Daughter unwilling to maintain relations with father not entitled to get expenses from him: Supreme Court
The Supreme Court has ruled that a major daughter is not entitled to claim expenses for education and marriage from her father if she is not willing to maintain the relationship. The apex court’s order came in a divorce case where the court granted the separation plea on the ground of irretrievable breakdown of the marriage.
The top court noted that since the daughter is 20 years old and was not inclined to maintain ties with her father, she can’t claim any amount from him for marriage and education. However, the court also said that it must be ensured that a sufficient amount is available with the mother to support the daughter (if the mother so desires). The top court fixed the permanent alimony of Rs 10,00,000 for the wife in full and final settlement of all claims, reported Live Law.
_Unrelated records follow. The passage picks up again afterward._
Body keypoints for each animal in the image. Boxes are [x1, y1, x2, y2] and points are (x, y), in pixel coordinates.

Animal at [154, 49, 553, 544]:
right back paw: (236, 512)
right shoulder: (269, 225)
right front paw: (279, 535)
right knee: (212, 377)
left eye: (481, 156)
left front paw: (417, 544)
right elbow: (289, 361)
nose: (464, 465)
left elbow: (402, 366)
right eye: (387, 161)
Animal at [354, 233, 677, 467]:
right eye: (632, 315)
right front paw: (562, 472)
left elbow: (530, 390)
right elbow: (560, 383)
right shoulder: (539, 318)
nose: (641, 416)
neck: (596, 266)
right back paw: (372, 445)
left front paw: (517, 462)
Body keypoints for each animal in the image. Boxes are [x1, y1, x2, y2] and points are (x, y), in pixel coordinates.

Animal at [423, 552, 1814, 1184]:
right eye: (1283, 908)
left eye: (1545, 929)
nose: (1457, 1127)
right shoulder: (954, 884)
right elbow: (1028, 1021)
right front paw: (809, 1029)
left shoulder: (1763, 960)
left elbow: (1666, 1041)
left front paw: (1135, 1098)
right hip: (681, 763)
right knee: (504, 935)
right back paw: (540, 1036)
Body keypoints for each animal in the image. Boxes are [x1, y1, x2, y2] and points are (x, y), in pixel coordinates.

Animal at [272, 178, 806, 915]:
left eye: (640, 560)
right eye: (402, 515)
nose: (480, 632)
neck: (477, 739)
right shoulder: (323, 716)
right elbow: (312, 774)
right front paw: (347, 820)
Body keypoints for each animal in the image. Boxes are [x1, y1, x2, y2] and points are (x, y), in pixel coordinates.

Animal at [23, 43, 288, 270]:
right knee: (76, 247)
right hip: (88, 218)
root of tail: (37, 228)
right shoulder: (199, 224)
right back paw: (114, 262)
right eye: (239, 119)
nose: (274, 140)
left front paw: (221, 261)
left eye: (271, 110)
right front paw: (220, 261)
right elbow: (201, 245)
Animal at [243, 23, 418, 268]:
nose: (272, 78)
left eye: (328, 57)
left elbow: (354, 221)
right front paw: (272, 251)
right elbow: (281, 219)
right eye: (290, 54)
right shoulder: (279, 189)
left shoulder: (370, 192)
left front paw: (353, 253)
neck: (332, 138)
“In so far as the daughter’s expenses for education and marriage are concerned, it appears from her approach that she does not want to maintain any relationship with the appellant and is about 20 years of age. She is entitled to choose her own path but then cannot demand from the appellant the amount towards the education. We, thus, hold that the daughter is not entitled to any amount but while determining the amount to be paid as permanent alimony to the respondent(mother), we are still taking care to see that if the respondent so desires to support the daughter, funds are available”, said the court.
Since the observation was made while passing an order to dissolve the marriage, thus the observations might not have a binding force as a law laid down.
The top court had earlier put a condition to the husband that divorce will be granted only if he agrees to bear the educational expense of his daughter. However, when the two were made to meet in the court’s mediation centre, the meeting turned ‘acrimonious and unpleasant. Therefore, the court observed that if the daughter wants her father to pay for her education, then she would have to develop some interaction with the appellant-father.